The major factors influencing future cash balances are operating cash flows, purchases of dry bulk vessels, sale of assets, and drawdown and repayment of borrowings.
Cash and Deposits
Treasury is permitted to invest in a range of cash and investment products subject to limits specified in the Group Treasury Policy. These include overnight and term deposits, money market funds, liquidity funds, certificates of deposit, structured notes, and currency-linked deposits.
Treasury enhances Group income by investing in a mix of financial products, based on the perceived balance of risk, return and liquidity. Cash, deposits and investment products are placed with a range of leading banks, mainly in Hong Kong.
The split of current and long-term cash, deposits and borrowings is analysed as follows:
|Cash and deposits||361.7||483.2|
|Restricted bank deposits
|Total cash and deposits||363.4||486.1||-25%|
|Current portion of long-term borrowings||(179.1)||(328.6)|
|Net borrowings to net book value of
property, plant and equipment
|Net borrowings to shareholders' equity||63.5%||42.3%|
|Net working capital||294.7||259.3||+14%|
The Group’s cash and deposits at 31 December 2014 comprised US$353.9 million in United States Dollars and US$9.5 million in other currencies. They are primarily placed in liquid deposits of 3 months or less and saving accounts to maintain the liquidity to meet the Group’s vessel purchase commitments and working capital needs.

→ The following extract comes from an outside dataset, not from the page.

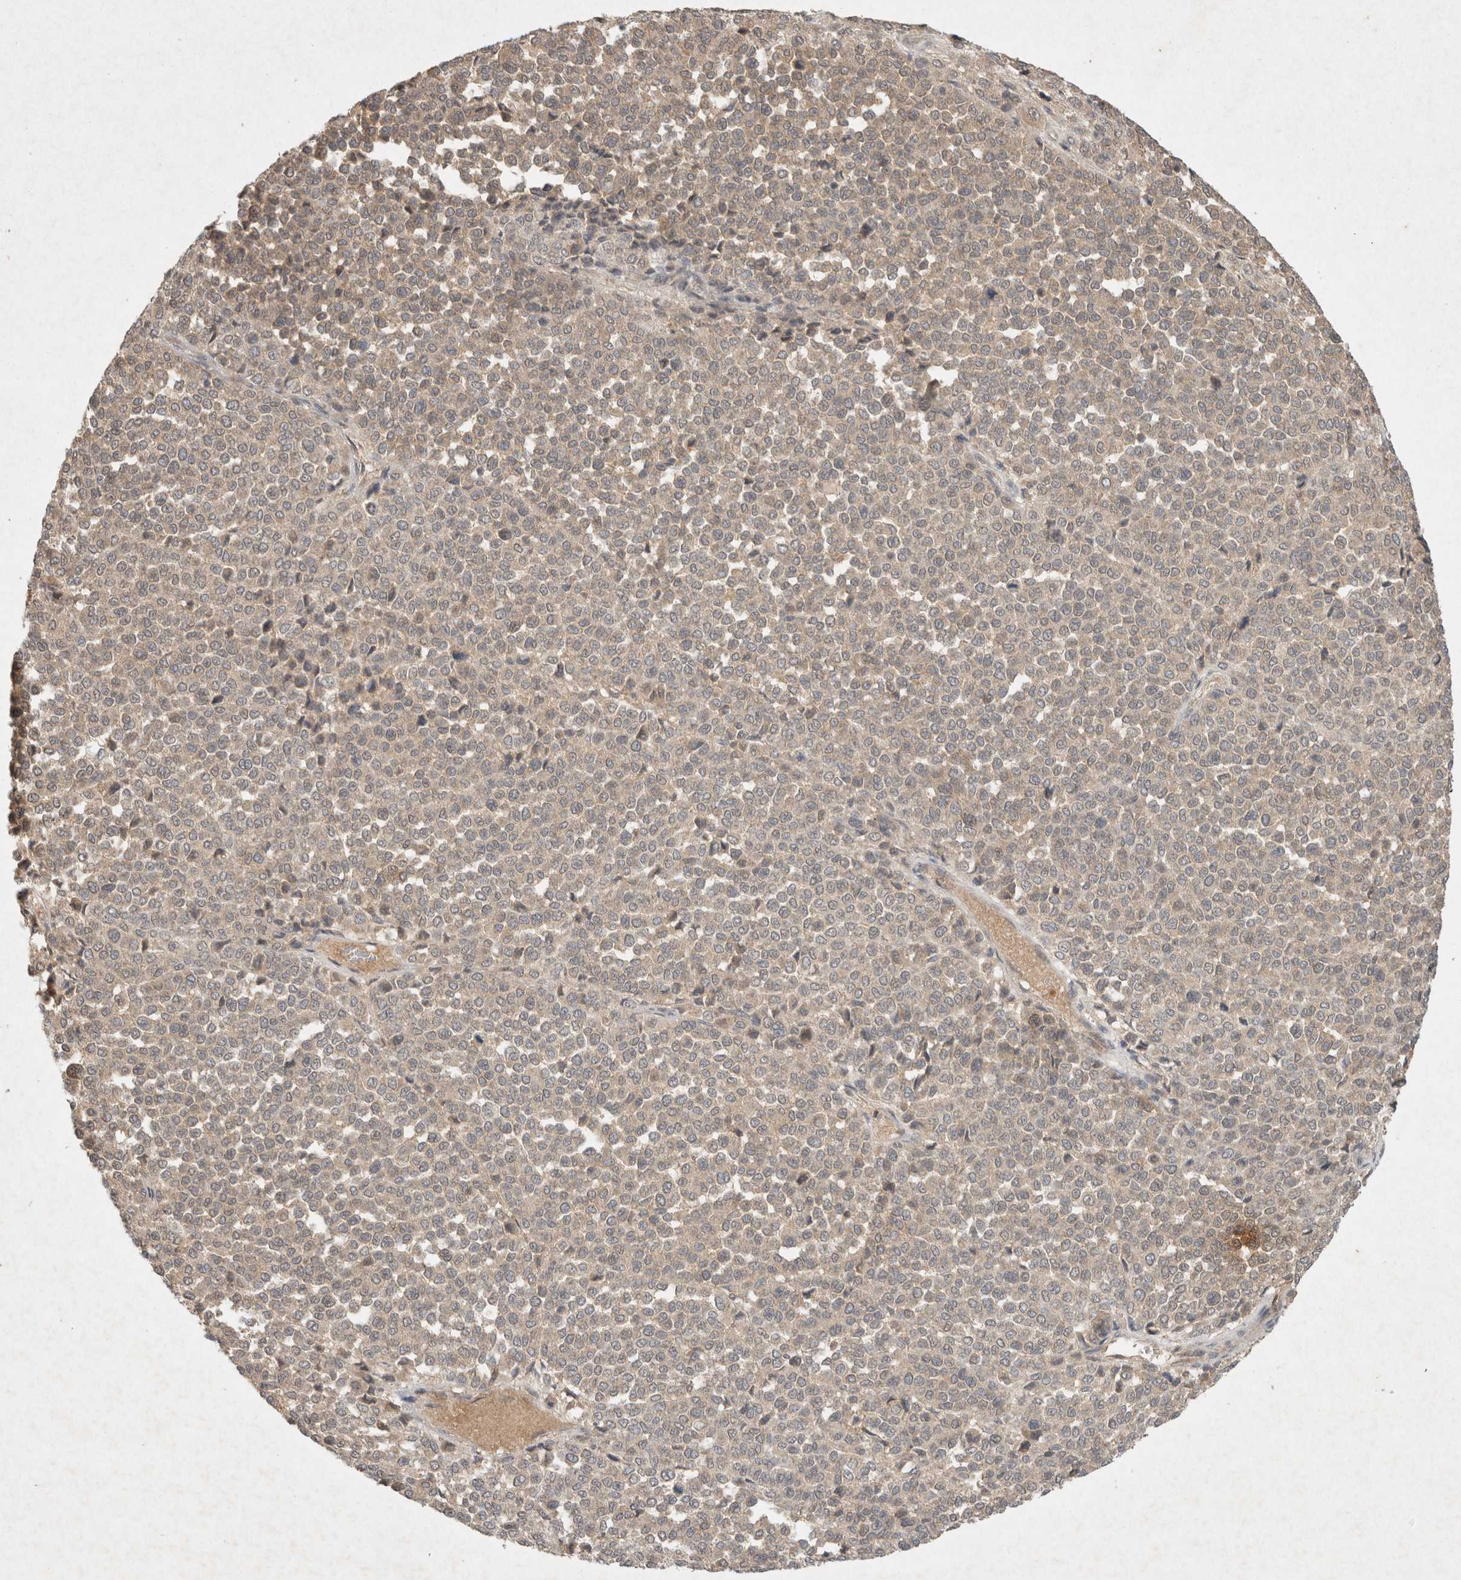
{"staining": {"intensity": "weak", "quantity": ">75%", "location": "cytoplasmic/membranous"}, "tissue": "melanoma", "cell_type": "Tumor cells", "image_type": "cancer", "snomed": [{"axis": "morphology", "description": "Malignant melanoma, Metastatic site"}, {"axis": "topography", "description": "Pancreas"}], "caption": "Immunohistochemical staining of melanoma shows low levels of weak cytoplasmic/membranous expression in about >75% of tumor cells.", "gene": "LOXL2", "patient": {"sex": "female", "age": 30}}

Restricted bank deposits at 31 December 2014 primarily relate to additional collateral for certain bank borrowings. The equivalent in 2013 included collateral pledged to maintain guarantees issued for the Towage segment.
During the year, Treasury achieved a 1.2% return on Group cash. Interest income is benchmarked against a target yield of 0.7% being 50 basis point above 3-month USD LIBOR.